In 2008, Ohio had a decline in traffic accident deaths, largely because of stepped-up highway enforcement in big cities and a drop in summer driving attributed to high gas prices, said State Highway Patrol.
Car crashes killed 1,080 people in Ohio this year, a record low, said patrol spokesman Sgt. Darren Blosser. The previous low mark was in 2006 with 1,239 deaths.
Ohio’s 13 percent reduction exceeded the national average of 9 percent, said Col. Richard Collins, the patrol superintendent.
Other factors include driver education programs, air bags and advances in trauma care.
There was also a reduction in alcohol-related deaths – down 10 percent in 2008 from 280 deaths last year.
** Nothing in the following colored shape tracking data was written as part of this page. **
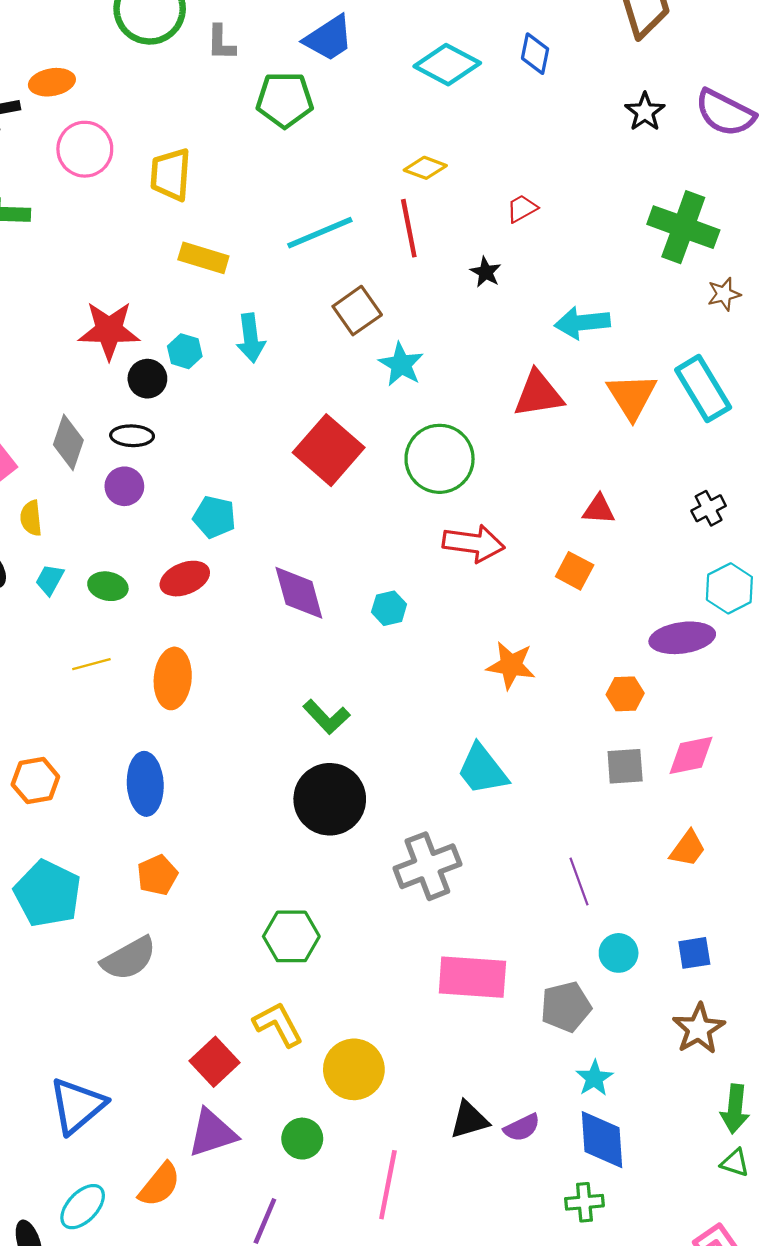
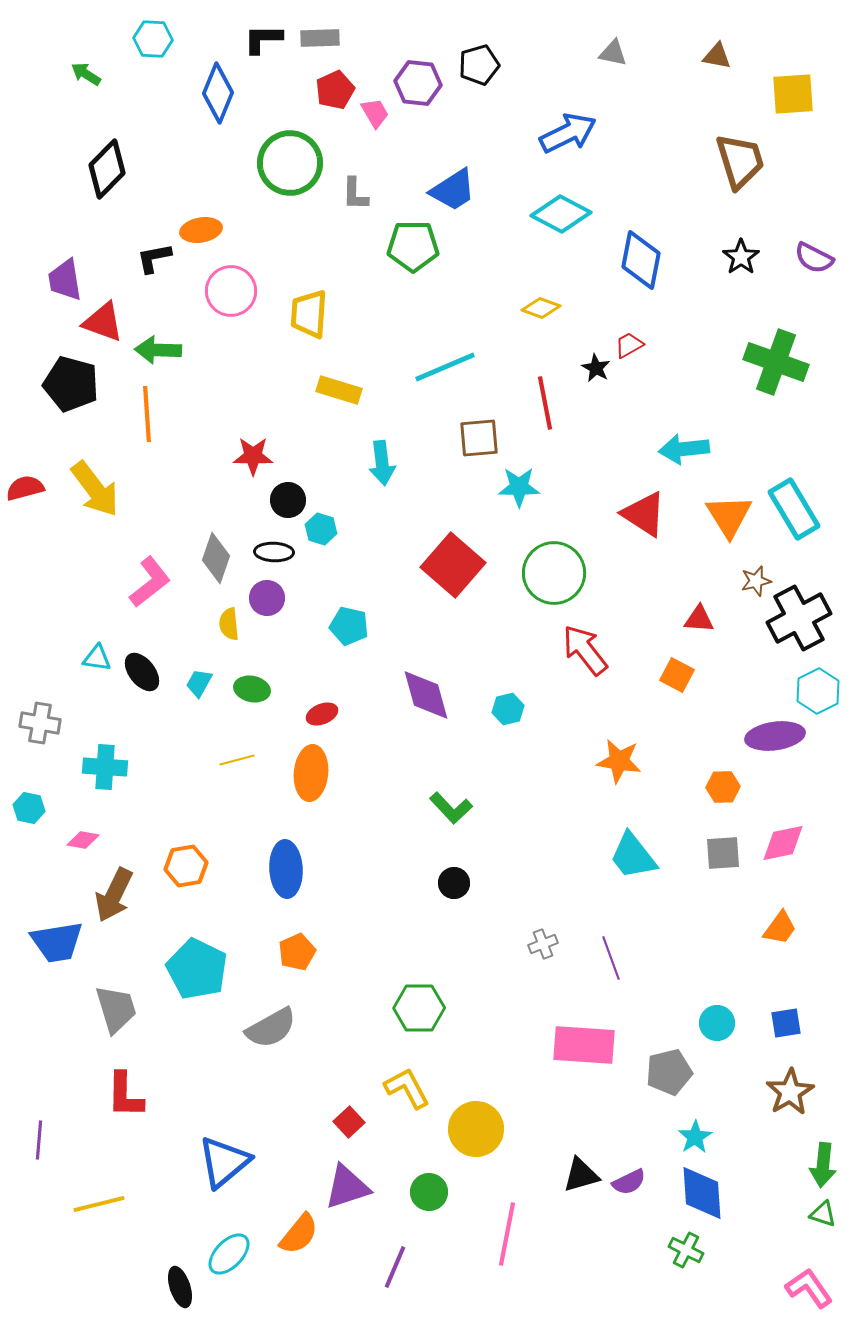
blue diamond: (535, 54) -> (641, 260), moved, size x1.5
purple semicircle: (725, 113) -> (814, 258), size x0.7
red line: (409, 228) -> (545, 403), moved
black star: (486, 272) -> (596, 368), moved
brown star: (724, 294) -> (756, 581), moved
brown square: (357, 311) -> (479, 438), turned 30
red star: (109, 330) -> (253, 456), size x0.7
cyan hexagon: (185, 351) -> (321, 529), moved
cyan star: (401, 364) -> (519, 487), turned -30
red triangle: (538, 394) -> (644, 514), turned 42
black cross: (709, 508) -> (799, 618), size x2.0
yellow semicircle: (31, 518) -> (229, 624), moved
red arrow: (474, 543) -> (585, 650), turned -136
red ellipse: (185, 579) -> (322, 714), moved, size x0.7
cyan trapezoid: (482, 770) -> (633, 856), moved
black circle: (330, 799) -> (454, 883), size x0.5
gray cross: (427, 866) -> (543, 944), size x0.5
purple line: (579, 882) -> (611, 958), moved
red square: (214, 1062) -> (349, 1122), size x0.7
green cross: (584, 1202) -> (686, 1250), turned 32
Troopers arrested more than 24,000 drunk drivers this year, Collins said.
Fatal crash figures in Ohio date back to 1933. The worst year was 1969, when 2,778 people were killed.
The patrol’s partnership with police in Cleveland, Cincinnati, Columbus, Dayton and Toledo in accident-prone areas had a huge effect, Collins said.
For example, troopers on special details on interstate highways in Northeast Ohio issued more than 6,000 tickets for speeding and arrested 525 people for drugs in 2007 and 2008. The sweeps likely had the residual effect of causing drivers to regularly reduce their speeds in those areas, Collins said.